**Problem to work on**
Hunt through the lines below for the string "blocks" and copy each one that has it.

**Given information**
────────────────

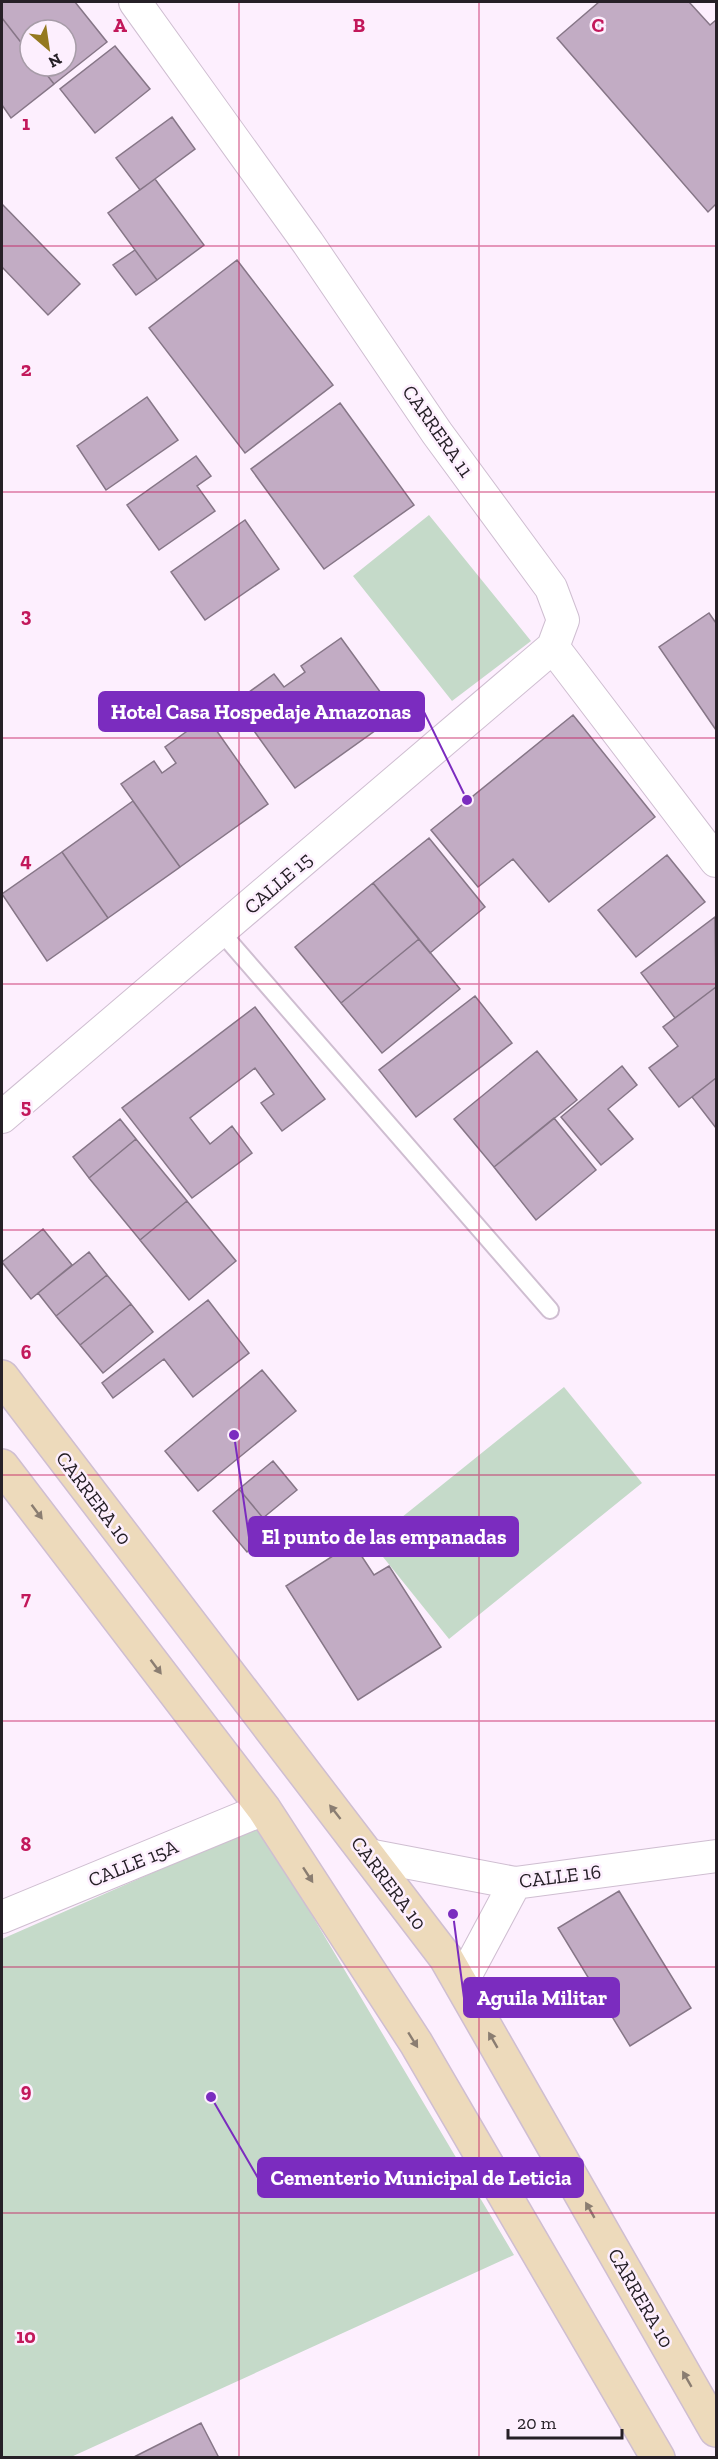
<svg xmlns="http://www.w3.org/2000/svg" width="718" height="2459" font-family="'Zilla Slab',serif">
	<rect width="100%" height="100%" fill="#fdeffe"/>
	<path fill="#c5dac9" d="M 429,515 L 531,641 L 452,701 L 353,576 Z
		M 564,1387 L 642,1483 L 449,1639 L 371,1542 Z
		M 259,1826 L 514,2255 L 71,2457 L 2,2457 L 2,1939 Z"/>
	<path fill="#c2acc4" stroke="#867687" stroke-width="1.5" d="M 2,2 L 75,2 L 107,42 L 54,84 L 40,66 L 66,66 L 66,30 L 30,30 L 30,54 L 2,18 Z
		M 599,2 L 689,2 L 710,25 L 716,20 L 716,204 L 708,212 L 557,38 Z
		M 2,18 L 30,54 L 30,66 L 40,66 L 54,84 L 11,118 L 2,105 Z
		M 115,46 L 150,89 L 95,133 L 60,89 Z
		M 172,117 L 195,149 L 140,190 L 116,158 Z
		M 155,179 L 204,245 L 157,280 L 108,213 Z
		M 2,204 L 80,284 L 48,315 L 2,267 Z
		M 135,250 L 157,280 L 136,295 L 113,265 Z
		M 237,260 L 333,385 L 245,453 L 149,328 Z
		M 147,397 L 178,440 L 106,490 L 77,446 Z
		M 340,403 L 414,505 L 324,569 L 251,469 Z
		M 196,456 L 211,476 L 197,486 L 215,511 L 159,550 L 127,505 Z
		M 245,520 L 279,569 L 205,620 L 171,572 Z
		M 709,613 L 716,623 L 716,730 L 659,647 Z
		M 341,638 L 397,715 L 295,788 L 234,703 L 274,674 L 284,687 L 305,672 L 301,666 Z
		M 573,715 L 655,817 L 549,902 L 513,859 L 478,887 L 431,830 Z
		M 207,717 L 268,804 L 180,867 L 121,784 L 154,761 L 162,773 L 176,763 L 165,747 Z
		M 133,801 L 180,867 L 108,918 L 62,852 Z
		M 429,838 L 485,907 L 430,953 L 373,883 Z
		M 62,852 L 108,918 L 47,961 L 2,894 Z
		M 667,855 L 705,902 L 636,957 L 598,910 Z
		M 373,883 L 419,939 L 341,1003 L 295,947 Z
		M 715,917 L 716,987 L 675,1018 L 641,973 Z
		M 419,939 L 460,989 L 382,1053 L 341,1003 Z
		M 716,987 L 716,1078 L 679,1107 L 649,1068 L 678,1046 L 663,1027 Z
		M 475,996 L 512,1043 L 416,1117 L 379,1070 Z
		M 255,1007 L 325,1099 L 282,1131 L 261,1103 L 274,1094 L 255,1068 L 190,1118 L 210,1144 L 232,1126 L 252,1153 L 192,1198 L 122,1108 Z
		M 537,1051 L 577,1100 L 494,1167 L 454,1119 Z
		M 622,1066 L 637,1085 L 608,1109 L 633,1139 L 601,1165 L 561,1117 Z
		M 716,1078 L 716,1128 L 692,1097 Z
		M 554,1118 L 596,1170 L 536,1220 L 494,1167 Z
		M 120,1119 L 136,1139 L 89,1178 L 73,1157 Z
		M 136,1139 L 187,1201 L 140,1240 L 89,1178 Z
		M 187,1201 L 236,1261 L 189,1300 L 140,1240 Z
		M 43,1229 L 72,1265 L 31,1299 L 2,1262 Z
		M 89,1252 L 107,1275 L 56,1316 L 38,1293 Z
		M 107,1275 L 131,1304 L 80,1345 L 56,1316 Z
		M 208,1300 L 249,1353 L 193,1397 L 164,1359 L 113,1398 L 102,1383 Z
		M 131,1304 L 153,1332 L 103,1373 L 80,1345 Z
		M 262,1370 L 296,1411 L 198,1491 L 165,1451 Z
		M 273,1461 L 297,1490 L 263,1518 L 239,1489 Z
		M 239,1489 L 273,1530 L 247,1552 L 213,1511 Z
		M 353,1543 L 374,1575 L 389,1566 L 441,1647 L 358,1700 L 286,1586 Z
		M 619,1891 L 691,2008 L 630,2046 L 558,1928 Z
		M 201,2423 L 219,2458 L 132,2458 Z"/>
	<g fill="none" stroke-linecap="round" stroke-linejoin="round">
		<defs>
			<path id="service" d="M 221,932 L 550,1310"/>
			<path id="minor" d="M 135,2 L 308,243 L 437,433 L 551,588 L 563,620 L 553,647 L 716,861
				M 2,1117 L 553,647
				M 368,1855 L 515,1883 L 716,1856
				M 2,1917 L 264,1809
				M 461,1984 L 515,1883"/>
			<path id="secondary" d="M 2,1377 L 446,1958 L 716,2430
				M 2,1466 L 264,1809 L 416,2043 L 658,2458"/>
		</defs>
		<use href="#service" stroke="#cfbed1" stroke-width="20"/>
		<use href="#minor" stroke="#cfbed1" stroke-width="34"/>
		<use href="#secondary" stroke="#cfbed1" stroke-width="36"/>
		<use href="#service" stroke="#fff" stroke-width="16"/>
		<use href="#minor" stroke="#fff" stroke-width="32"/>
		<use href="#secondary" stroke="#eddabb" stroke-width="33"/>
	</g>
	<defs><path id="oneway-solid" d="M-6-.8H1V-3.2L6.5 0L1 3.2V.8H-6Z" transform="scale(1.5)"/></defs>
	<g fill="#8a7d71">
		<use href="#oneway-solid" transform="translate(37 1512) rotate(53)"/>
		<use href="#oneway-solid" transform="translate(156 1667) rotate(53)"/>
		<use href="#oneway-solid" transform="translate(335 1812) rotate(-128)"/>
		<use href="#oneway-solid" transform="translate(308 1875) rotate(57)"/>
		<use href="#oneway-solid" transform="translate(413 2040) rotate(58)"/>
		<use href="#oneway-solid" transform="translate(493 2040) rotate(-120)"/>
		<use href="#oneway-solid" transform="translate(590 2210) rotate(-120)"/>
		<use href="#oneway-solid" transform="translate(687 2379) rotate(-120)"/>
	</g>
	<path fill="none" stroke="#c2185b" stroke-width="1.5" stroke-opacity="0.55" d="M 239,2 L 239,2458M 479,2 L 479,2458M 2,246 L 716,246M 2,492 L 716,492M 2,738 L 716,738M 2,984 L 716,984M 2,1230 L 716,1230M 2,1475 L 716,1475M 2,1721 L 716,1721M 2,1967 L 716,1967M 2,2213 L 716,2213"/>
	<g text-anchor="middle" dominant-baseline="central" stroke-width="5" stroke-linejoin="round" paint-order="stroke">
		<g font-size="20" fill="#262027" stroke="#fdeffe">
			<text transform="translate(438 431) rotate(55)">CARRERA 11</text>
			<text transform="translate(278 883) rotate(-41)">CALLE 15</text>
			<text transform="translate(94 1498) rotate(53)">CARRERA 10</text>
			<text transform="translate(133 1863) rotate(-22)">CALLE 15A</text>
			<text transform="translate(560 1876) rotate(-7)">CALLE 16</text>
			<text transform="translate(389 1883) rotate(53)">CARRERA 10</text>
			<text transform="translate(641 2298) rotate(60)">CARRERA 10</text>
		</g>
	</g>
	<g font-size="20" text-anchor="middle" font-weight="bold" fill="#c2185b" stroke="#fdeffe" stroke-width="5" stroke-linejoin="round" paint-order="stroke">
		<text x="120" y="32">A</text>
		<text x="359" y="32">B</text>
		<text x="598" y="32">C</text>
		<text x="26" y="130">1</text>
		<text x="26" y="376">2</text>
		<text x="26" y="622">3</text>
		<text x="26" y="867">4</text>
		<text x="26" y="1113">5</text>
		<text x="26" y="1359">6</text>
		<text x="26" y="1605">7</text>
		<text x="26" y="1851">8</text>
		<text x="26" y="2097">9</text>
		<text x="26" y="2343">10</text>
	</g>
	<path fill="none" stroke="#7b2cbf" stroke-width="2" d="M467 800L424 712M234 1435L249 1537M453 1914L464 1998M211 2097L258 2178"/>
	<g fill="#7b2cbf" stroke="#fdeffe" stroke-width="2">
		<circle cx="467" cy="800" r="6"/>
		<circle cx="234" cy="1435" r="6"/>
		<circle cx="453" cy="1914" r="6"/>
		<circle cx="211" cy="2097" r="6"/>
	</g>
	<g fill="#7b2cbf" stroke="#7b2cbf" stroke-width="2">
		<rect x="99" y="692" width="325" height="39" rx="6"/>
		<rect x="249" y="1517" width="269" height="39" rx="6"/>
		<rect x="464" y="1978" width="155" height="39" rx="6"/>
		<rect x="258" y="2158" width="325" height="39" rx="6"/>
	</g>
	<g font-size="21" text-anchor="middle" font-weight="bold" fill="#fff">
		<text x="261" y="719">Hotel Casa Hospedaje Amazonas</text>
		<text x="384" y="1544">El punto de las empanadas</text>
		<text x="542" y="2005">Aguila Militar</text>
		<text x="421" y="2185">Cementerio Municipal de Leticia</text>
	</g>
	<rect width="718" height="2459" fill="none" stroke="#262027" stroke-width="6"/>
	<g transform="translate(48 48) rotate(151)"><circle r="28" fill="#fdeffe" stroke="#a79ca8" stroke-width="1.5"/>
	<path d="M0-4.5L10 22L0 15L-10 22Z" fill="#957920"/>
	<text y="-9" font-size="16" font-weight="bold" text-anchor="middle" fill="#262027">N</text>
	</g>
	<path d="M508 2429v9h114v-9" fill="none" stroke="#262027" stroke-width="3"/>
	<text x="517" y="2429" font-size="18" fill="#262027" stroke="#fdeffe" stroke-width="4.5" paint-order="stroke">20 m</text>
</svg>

────────────────

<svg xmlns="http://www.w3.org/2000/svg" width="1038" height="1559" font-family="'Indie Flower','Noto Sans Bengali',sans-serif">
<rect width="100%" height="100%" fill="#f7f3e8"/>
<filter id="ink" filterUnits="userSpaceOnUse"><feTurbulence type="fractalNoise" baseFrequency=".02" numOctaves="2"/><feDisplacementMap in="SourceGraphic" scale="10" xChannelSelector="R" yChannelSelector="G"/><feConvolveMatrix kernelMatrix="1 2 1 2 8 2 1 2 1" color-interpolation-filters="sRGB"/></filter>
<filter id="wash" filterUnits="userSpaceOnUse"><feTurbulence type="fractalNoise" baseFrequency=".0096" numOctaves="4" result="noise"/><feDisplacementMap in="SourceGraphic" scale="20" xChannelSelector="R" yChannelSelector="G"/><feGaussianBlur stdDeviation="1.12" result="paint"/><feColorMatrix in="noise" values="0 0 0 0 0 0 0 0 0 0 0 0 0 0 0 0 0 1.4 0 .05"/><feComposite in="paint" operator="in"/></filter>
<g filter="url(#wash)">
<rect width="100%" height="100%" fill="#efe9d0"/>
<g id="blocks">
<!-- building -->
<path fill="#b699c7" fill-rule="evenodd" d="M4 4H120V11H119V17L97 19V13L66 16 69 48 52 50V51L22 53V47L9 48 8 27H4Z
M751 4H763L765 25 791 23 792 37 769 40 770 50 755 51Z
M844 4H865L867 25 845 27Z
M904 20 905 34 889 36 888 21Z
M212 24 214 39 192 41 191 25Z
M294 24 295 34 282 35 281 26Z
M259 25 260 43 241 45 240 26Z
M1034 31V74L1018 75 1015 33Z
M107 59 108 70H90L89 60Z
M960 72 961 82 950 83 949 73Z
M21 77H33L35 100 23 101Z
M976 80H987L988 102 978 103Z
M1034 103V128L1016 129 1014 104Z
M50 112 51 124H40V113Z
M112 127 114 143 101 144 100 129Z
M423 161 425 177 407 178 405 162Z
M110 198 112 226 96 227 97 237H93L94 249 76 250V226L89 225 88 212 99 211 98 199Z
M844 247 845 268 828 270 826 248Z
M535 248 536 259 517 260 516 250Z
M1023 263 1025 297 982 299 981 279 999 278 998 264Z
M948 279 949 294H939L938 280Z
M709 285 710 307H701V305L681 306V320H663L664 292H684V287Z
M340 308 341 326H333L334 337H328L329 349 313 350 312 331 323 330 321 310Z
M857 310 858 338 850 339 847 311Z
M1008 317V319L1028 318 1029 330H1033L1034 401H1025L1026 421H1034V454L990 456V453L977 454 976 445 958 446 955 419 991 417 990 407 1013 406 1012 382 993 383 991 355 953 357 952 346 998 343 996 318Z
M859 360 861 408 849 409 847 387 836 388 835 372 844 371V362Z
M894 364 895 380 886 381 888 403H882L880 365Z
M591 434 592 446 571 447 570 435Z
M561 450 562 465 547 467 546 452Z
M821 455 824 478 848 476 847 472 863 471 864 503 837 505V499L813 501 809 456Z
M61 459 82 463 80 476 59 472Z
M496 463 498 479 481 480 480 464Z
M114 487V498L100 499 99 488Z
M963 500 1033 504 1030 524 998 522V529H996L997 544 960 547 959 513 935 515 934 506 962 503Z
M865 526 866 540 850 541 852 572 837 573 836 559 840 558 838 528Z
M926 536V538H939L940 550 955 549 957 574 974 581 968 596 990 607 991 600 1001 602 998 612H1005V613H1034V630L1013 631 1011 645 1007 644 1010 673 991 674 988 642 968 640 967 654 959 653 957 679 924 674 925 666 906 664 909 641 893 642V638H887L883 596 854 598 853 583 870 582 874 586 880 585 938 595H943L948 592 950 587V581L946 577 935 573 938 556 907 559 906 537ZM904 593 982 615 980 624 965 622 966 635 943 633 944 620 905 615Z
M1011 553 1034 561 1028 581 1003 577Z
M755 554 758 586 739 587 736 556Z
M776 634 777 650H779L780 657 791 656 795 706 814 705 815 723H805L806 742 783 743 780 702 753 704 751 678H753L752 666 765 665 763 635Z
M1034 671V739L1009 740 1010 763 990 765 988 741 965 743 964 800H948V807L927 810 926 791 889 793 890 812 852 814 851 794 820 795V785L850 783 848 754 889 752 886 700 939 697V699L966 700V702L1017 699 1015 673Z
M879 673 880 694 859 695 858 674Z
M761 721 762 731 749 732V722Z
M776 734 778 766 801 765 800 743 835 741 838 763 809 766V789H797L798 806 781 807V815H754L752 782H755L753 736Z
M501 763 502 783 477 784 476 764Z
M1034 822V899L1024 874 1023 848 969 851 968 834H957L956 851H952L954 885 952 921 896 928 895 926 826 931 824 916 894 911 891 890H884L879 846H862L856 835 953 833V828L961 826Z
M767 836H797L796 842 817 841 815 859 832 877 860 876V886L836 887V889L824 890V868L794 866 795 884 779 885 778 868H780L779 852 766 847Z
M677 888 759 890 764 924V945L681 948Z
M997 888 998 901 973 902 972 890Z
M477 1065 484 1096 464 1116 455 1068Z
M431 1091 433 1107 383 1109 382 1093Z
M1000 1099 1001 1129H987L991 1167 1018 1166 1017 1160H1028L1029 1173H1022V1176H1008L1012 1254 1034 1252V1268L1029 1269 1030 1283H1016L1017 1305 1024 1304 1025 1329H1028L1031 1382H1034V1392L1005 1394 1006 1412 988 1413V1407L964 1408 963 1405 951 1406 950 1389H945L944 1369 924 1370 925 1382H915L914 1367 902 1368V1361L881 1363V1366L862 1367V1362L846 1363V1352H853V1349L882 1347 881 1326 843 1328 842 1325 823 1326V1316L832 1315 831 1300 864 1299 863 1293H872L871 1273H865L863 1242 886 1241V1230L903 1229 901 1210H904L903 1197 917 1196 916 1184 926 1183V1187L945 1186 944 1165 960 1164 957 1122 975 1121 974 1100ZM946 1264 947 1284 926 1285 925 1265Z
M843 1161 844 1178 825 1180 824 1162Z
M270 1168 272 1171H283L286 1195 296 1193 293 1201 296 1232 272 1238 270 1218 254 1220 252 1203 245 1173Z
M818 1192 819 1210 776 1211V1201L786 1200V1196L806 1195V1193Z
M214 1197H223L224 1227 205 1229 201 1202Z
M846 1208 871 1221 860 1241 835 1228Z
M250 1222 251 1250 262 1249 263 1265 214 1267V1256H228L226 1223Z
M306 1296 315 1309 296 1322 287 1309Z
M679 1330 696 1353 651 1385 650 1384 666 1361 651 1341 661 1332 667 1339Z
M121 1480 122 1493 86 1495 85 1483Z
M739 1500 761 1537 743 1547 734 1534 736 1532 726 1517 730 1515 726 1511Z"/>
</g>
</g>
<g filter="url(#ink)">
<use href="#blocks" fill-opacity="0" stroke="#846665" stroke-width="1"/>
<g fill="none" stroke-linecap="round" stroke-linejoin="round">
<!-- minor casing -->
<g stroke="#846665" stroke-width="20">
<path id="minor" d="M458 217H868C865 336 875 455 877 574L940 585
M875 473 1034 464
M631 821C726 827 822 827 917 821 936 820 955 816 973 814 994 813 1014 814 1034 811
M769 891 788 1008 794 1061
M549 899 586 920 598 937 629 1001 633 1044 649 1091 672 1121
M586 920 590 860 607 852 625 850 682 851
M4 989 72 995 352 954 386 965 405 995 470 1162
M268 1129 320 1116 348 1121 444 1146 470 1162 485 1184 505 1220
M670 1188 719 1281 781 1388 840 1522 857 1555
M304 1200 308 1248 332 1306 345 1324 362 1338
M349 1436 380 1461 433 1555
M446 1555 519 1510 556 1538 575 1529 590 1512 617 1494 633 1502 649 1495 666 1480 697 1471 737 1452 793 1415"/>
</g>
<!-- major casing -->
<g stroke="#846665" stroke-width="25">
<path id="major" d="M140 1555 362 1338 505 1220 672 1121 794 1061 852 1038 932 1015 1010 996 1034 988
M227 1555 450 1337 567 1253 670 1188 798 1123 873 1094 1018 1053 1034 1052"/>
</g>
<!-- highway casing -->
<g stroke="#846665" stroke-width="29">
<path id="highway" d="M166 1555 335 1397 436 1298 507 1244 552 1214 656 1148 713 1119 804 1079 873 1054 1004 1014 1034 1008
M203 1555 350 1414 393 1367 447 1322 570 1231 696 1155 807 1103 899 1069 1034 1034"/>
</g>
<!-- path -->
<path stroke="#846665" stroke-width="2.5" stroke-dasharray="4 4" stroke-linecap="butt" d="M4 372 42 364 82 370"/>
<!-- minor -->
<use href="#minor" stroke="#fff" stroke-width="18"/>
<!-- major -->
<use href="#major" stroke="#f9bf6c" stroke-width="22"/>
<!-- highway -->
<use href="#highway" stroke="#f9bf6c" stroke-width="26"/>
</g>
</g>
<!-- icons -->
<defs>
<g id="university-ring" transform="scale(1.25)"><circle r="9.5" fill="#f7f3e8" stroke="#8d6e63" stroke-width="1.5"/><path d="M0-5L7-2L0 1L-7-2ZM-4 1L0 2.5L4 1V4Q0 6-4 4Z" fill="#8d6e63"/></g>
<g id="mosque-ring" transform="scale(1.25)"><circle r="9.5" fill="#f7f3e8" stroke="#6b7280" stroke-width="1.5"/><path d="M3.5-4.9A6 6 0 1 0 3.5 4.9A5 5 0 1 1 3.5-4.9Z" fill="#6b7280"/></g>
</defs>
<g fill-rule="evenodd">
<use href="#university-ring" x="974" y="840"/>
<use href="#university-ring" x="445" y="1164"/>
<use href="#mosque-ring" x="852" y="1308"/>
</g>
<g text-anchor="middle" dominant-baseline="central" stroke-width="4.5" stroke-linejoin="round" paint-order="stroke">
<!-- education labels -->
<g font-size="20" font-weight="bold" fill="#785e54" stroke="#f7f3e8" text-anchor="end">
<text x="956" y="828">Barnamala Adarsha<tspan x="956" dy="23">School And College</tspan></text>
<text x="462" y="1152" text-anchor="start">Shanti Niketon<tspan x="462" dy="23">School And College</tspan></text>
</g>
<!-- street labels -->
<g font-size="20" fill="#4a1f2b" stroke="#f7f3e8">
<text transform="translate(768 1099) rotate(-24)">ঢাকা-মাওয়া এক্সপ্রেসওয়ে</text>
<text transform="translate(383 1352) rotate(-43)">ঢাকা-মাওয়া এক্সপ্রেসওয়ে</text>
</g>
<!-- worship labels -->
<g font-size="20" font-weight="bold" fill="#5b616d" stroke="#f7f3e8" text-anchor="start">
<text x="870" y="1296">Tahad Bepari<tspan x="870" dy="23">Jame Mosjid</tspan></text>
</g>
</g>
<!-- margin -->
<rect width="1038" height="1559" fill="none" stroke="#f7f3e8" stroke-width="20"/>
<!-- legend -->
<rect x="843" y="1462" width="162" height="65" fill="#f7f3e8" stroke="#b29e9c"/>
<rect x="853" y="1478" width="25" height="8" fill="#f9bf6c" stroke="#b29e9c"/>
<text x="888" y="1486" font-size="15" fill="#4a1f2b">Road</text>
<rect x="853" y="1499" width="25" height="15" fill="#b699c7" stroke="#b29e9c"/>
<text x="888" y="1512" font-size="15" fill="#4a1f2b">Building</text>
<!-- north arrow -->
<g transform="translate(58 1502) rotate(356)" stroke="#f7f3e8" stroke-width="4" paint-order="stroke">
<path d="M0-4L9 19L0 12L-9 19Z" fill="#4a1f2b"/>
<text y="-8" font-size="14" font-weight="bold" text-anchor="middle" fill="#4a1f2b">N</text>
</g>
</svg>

────────────────

**Completed task**
<g id="blocks">
<use href="#blocks" fill-opacity="0" stroke="#846665" stroke-width="1"/>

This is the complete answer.